Sentei de pernas cruzadas, sem camisa, com o guarda-chuva ao lado da mesa. Na televisão passava um filme e pude reconhecer Halle Barry e Heath Ledger, e em poucos segundos mais, reconheci o filme, tratava-se de a “A Última Ceia”. Então perguntei ao rapaz mais belo da turma “nesse filme tem um condenado à morte?”. Ele respondeu que não sabia, o que para mim pouco importou, só queria que me dirigisse a palavra.
Ao longo da cerveja e dos cigarros que fumei, os rapazes comentavam sobre o filme, respondendo com expressões faciais e urros conforme as cenas fortes (como a de execução do condenado a morte) aconteciam. Percebi nesse instante, ao vê-los descontraídos, ocupados com as cervejas e suas conversas divertidas, o quanto a felicidade da vida está mesmo em momentos como esse, que são fáceis para eles de conseguir, bastam ir àquele bar e beber cervejas e conversar. Eu estava ali não como convidado, mas como espectador forasteiro, tentava compreender toda a beleza poética daqueles meninos envolvidos com jogos e descontração.
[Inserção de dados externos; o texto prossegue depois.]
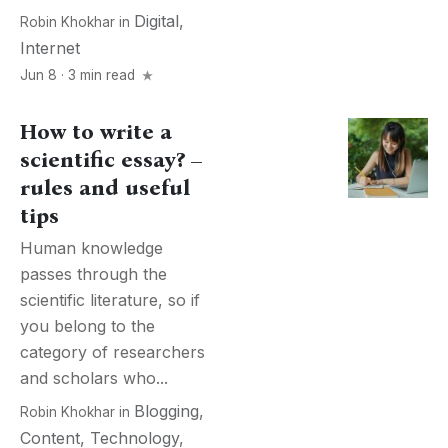
Digital
,
Robin Khokhar
in
Internet
Jun 8 · 3 min read
How to write a
scientific essay? –
rules and useful
tips
Human knowledge
passes through the
scientific literature, so if
you belong to the
category of researchers
and scholars who...
Blogging
,
Robin Khokhar
in
Content
,
Technology
,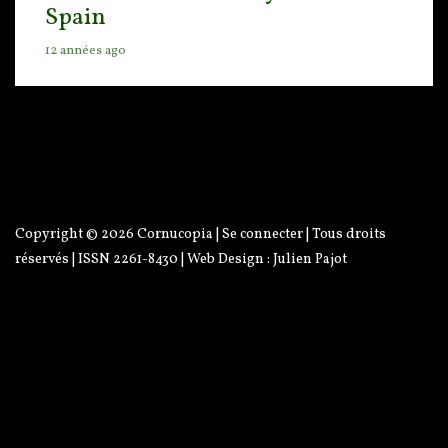
Spain
12 années ago
Copyright © 2026
Cornucopia
|
Se connecter
| Tous droits
réservés | ISSN 2261-8430 | Web Design :
Julien Pajot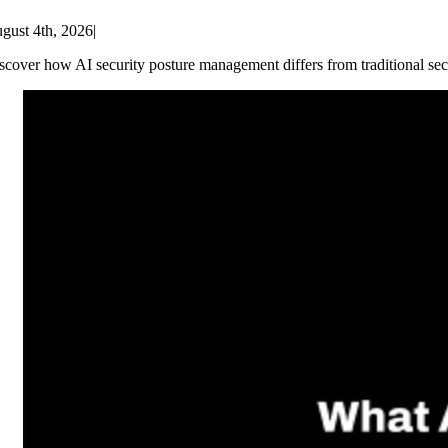
gust 4th, 2026
|
scover how AI security posture management differs from traditional sec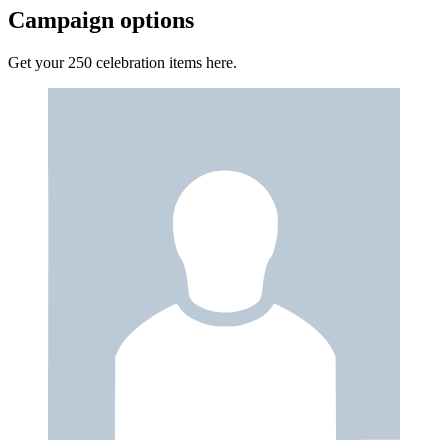
Campaign options
Get your 250 celebration items here.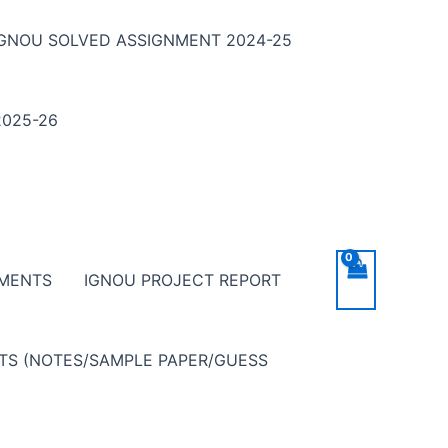
IGNOU SOLVED ASSIGNMENT 2024-25
025-26
NMENTS
IGNOU PROJECT REPORT
NTS (NOTES/SAMPLE PAPER/GUESS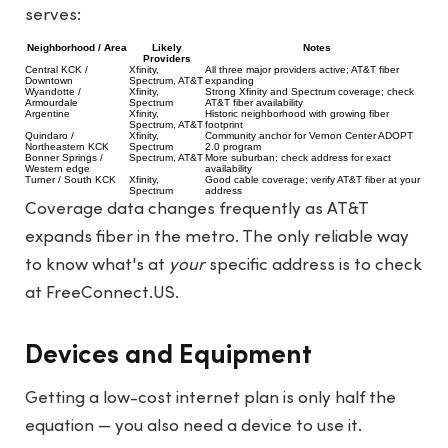
serves:
Neighborhood / Area
Likely
Notes
Providers
Central KCK /
Xfinity,
All three major providers active; AT&T fiber
Downtown
Spectrum, AT&T
expanding
Wyandotte /
Xfinity,
Strong Xfinity and Spectrum coverage; check
Armourdale
Spectrum
AT&T fiber availability
Argentine
Xfinity,
Historic neighborhood with growing fiber
Spectrum, AT&T
footprint
Quindaro /
Xfinity,
Community anchor for Vernon Center ADOPT
Northeastern KCK
Spectrum
2.0 program
Bonner Springs /
Spectrum, AT&T
More suburban; check address for exact
Western edge
availability
Turner / South KCK
Xfinity,
Good cable coverage; verify AT&T fiber at your
Spectrum
address
Coverage data changes frequently as AT&T
expands fiber in the metro. The only reliable way
to know what's at
your
specific address is to check
at
FreeConnect.US
.
Devices and Equipment
Getting a low-cost internet plan is only half the
equation — you also need a device to use it.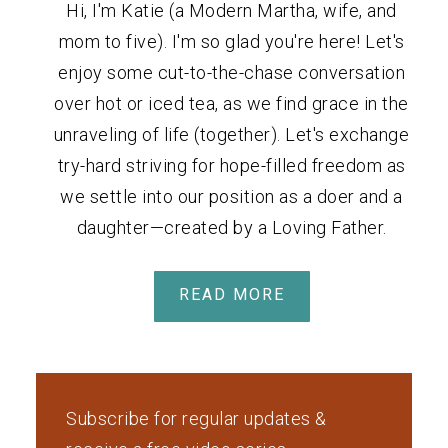
Hi, I'm Katie (a Modern Martha, wife, and
mom to five). I'm so glad you're here! Let's
enjoy some cut-to-the-chase conversation
over hot or iced tea, as we find grace in the
unraveling of life (together). Let's exchange
try-hard striving for hope-filled freedom as
we settle into our position as a doer and a
daughter—created by a Loving Father.
READ MORE
Subscribe for regular updates &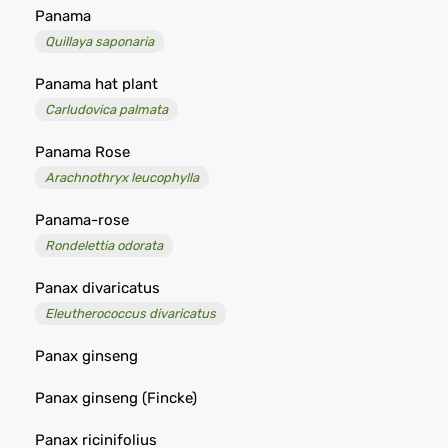
Panama
Quillaya saponaria
Panama hat plant
Carludovica palmata
Panama Rose
Arachnothryx leucophylla
Panama-rose
Rondelettia odorata
Panax divaricatus
Eleutherococcus divaricatus
Panax ginseng
Panax ginseng (Fincke)
Panax ricinifolius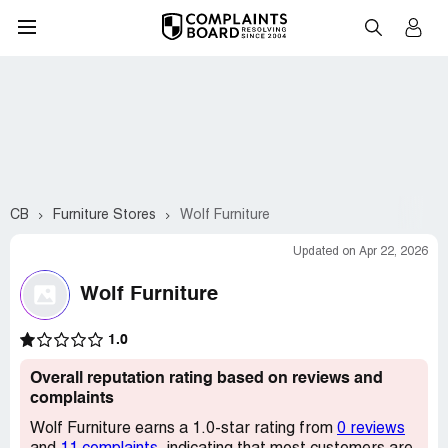
CB
Furniture Stores
Wolf Furniture
Updated on Apr 22, 2026
Wolf Furniture
1.0
Overall reputation rating based on reviews and
complaints
Wolf Furniture earns a 1.0-star rating from
0 reviews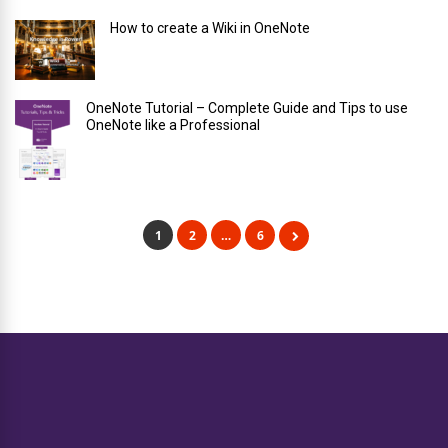
How to create a Wiki in OneNote
OneNote Tutorial – Complete Guide and Tips to use
OneNote like a Professional
1
2
…
6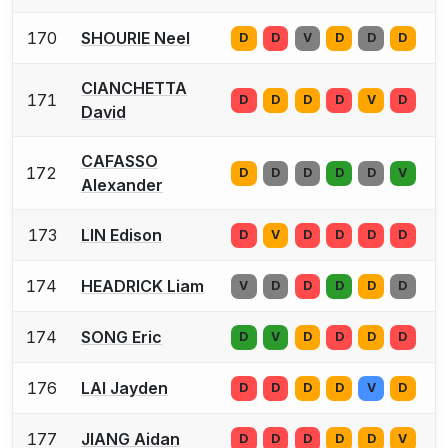
170
SHOURIE Neel
D
D
V
D
D
D
CIANCHETTA
171
D
D
D
D
V
D
David
CAFASSO
172
D
D
D
D
D
V
Alexander
173
LIN Edison
D
V
D
D
D
D
174
HEADRICK Liam
V
D
D
D
D
D
174
SONG Eric
D
V
D
D
D
D
176
LAI Jayden
D
D
D
D
V
D
177
JIANG Aidan
D
D
D
D
D
V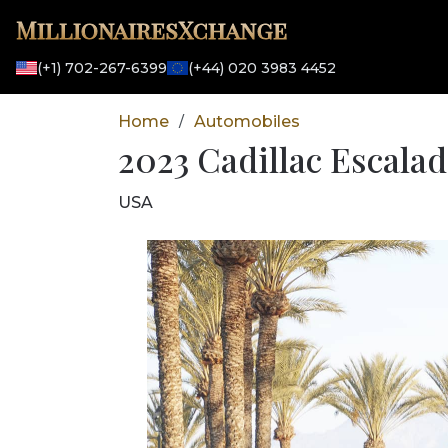
MillionairesXchange
(+1) 702-267-6399
(+44) 020 3983 4452
Home
Automobiles
/
2023 Cadillac Escala
USA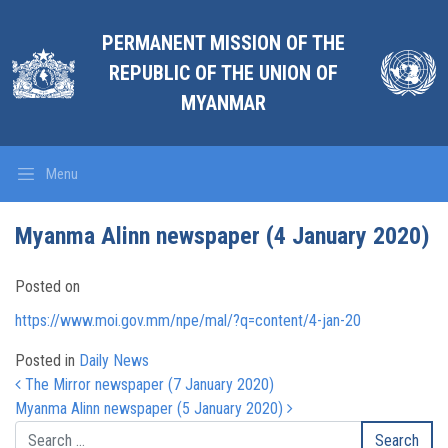
PERMANENT MISSION OF THE
REPUBLIC OF THE UNION OF
MYANMAR
Menu
Myanma Alinn newspaper (4 January 2020)
Posted on
https://www.moi.gov.mm/npe/mal/?q=content/4-jan-20
Posted in
Daily News
Post navigation
The Mirror newspaper (7 January 2020)
Myanma Alinn newspaper (5 January 2020)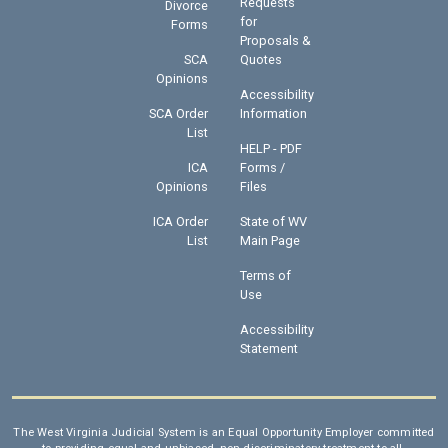
Requests
Divorce
for
Forms
Proposals &
SCA
Quotes
Opinions
Accessibility
SCA Order
Information
List
HELP - PDF
ICA
Forms /
Opinions
Files
ICA Order
State of WV
List
Main Page
Terms of
Use
Accessibility
Statement
The West Virginia Judicial System is an Equal Opportunity Employer committed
Eu voltava da universidade do curso que nunca quis fazer, preocupado com a atividade financeira do estado, ou outra burocracia insuportável, enquanto aqueles rapazes voltavam de algum trabalho ou de uma escola pública. “O meu curso é uma morte, é uma morte lenta. Não chegarei a lugar nenhum”, pensei várias vezes. “Tenho agora com este diário poucos minutos de construção da minha personalidade, quando decidi escrever sobre o que vi e participei neste dia, decidi salvar a mim do comum a que me condenei. Como seria bom caso meus estudos contribuíssem para minha visão de mundo!”.
Tentava não observar seguidamente o rapaz bonito de que falei. Poderia pensar alguma coisa de mim ou estranhar que lhe olhasse, memorizei uma ou outra das expressões que achava que tinha de mais belo. Queria que falassem, queria que todos eles falassem e vivessem, que se divertissem. Eu tinha ali no corpo magro daqueles meninos morenos, com os contornos dos músculos esguios e ágeis, a poesia que perdi. Eles jogavam sinuca e se movimentavam provocando muita admiração em mim.
Paguei a conta e voltei para casa.

2 comentários:
engraçado (já q não há outra expressão)!
existe um quê de sentimentalismo no modo como vc escreve.
Excepcional, Mr. Dantas! Se pode haver poesia na prosa, ela deve estar em textos como esse, despretenciosos e ao mesmo tempo tão profundos.